A few days ago, one of my closest friends and spirit sister posted a poll on Facebook about what true love feels like.
Side Note: I had no clue that one can use gifs for the Facebook polls. I will have to try that sometime.
The options given were fire or home. Not too many individuals chimed in. Perhaps they were busy seeing what ratchet was going on in the world. Maybe they were too stumped to answer. Maybe they just didn't care. Whatever the case, the end result was disappointing.
I was invited to chime in on her blog, along with some fellow writers I've networked and collaborated with in the past. Yet, I declined. It goes beyond not being able to summarize in a bullet point paragraph my thoughts. I have to peel back the personal layers, the core of me, to give my most authentic answer.
Here goes everything.
When I was growing up, I was exposed to two appearances that marked examples of true love. One was the union of my grandparents. Although communication was slight, I could tell there was a reverence for what each person served in the relationship, a mutual respect. There was comfort in the stability. The other was the way of my mother and the way of the world. My mother's spirit always rang restless: always on the move, forever searching. She flocked to whoever excited her and fled once that person no longer did it for her. When it was great, her desire to do whatever was needed to solidify her mate increased exponentially. When it was horrible, limitless were the means to which she would seek her own form of justice and vengeance. People I've met through life also operated with their own set of passion, whether displayed through possession, public displays of affection, as well as sex being the pinnacle of proof that it was love incarnate.

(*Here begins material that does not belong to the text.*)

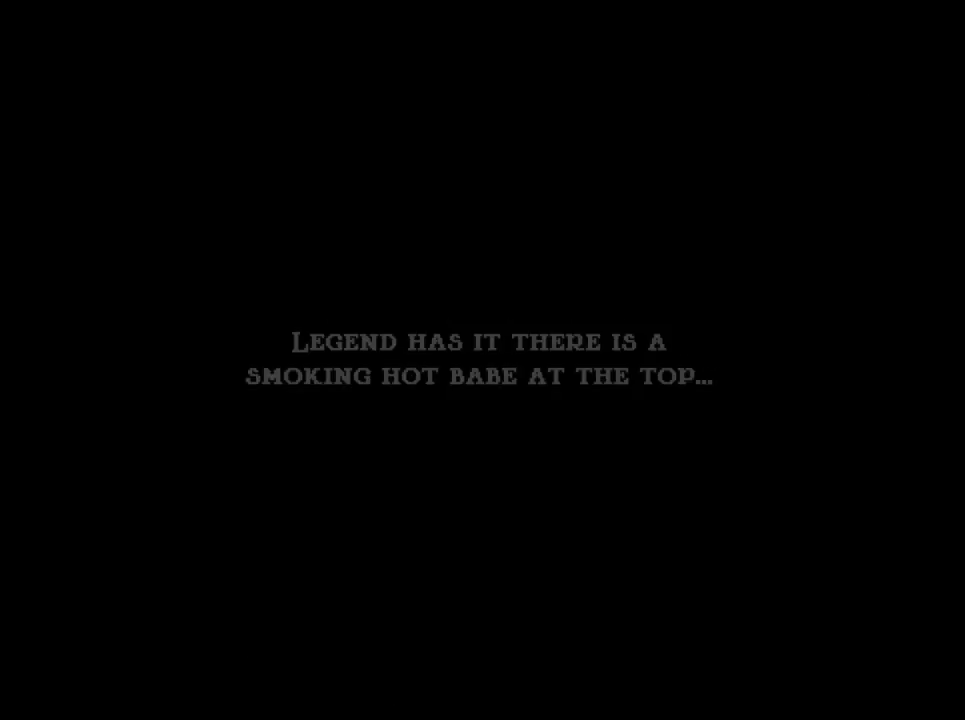
{"buttons": ["B", "DPAD_LEFT"], "button_events": [[500, "B", "down"], [500, "DPAD_LEFT", "down"]]}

Was it fire, or was it home?
I've experienced relationships that rang with contentment. I was part of that crowd who had something (or someone) interesting to talk about. The discussions about intimacy I could not (and would not) dare bring up around my grandparents slid from my lips (and on paper) easily with females I considered comrades at the time. Because the roller coaster effect was absent, it echoed what I believed to be home.
Those few unions that were home on the outside felt a bit hotel-ish. Let me delve a bit deeper to see if this can make sense to you. Think of an Extended Stay Hotel. You know that it is a nice place to be and that it has all of the necessities for day-to-day activities. Yet, the feeling of belonging is absent because it isn't actually your primary residence. That is what some of them were. My heart was there doing its physical function, but the emotional glee which is gushed about in books or in movies was absent at best, manufactured at worst.
I had two romantic ventures where fire warmed my heart. The very first one was back in late 1999 but crashed a year later because we weren't on the same page in our relationship goals. The 2nd one was my marriage, whose death became official this year.
There was a brief yet possible spark with a person discovered in the pools of the dating market, but his words and his actions did not fully add up.
Oh, such a conundrum! Did the feeling of home lead to boredom and complacency? Did the feeling of fire lead to chaos and instability? Neither one of these could be accurate, yet it was my reality.
Was I being too greedy ... to want fire and home at the same time, within the same person?
For the longest, the answer was a booming yes.
These past few months, the universe has been sending different signals, like there is nothing wrong with the intersect of fire and home. Only time will tell if this current entity is just for a season or for a lifetime.